Das soll jetzt auch gar nicht abwertend oder böse gemeint sein, aber ich erwarte bei RQ einfach extrem tödliche Kämpfe (außer ich übersehe da etwas / verstehe etwas falsch). Ist natürlich vollkommen legitim, so zu spielen, aber klingt mir dann doch etwas zu extrem für meinen Geschmack.
Im Detail: Die Erfolgsgrade bei BRP sind für mich organischer (Patzer, Misserfolg, Erfolg, Besonderer Erfolg, Kritischer Erfolg) gegenüber RQ (Besonderer Erfolg fehlt, dafür sind kritische doppelt so häufig). Die Vergleichsmatrix im Kampf (Angriffsprobe vs. Parade-/Ausweichprobe) scheint bei RQ auch eher in Richtung "Schwupps, biste tot" zu gehen, da ein hier sehr viel wahrscheinlicherer Kritischer Treffer (im Vergleich zu BRP) nicht einmal mit einer Kritischen Parade / Kritischem Ausweichen abgewehrt werden kann, sondern es immer noch zu einem vollen Treffer kommt. Da macht für mich BRP einfach mehr Sinn: Bei gleichem Erfolgsgrad des Verteidigers wird der Angriff abgewehrt, liegt der Verteidiger niedriger, kommt ein Treffer dessen Stärke dem Unterschied der Erfolgsgrade entspricht.

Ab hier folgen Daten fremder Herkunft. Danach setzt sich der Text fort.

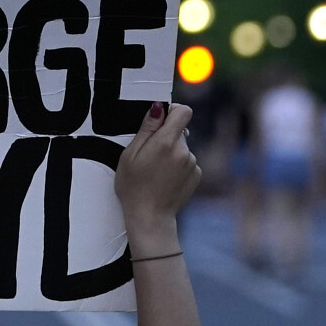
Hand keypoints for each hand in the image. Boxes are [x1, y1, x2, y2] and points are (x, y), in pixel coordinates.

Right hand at [116, 101, 200, 246]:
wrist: (150, 217)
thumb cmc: (133, 187)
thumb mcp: (130, 154)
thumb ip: (146, 129)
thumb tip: (158, 108)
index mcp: (166, 142)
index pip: (183, 112)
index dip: (173, 111)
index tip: (160, 119)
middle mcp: (184, 151)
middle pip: (179, 131)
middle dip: (166, 136)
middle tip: (149, 154)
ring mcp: (192, 164)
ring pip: (182, 147)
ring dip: (171, 152)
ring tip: (156, 170)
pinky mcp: (196, 175)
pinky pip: (187, 161)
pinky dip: (178, 165)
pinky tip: (165, 178)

Ich hatte mir bzgl. RQ einfach mal folgendes vorgestellt: En Gegner mit einem Zweihänder und 50% Waffenfertigkeit hat eine 5%-Chance auf einen Krit. Selbst wenn der Angegriffene ebenfalls eine Waffe hat, welche überhaupt in der Lage ist, den Zweihänder vollständig zu parieren (viele Waffen sind das nicht) und 100% auf die entsprechende Waffenfertigkeit (Kampfstil) hat er lediglich eine 10%-Chance dem mehr oder weniger sicheren Tod zu entgehen und "nur" einen normalen Treffer vom Zweihänder zu fressen. Das scheint mir einfach ein wenig arg heftig für mein Empfinden.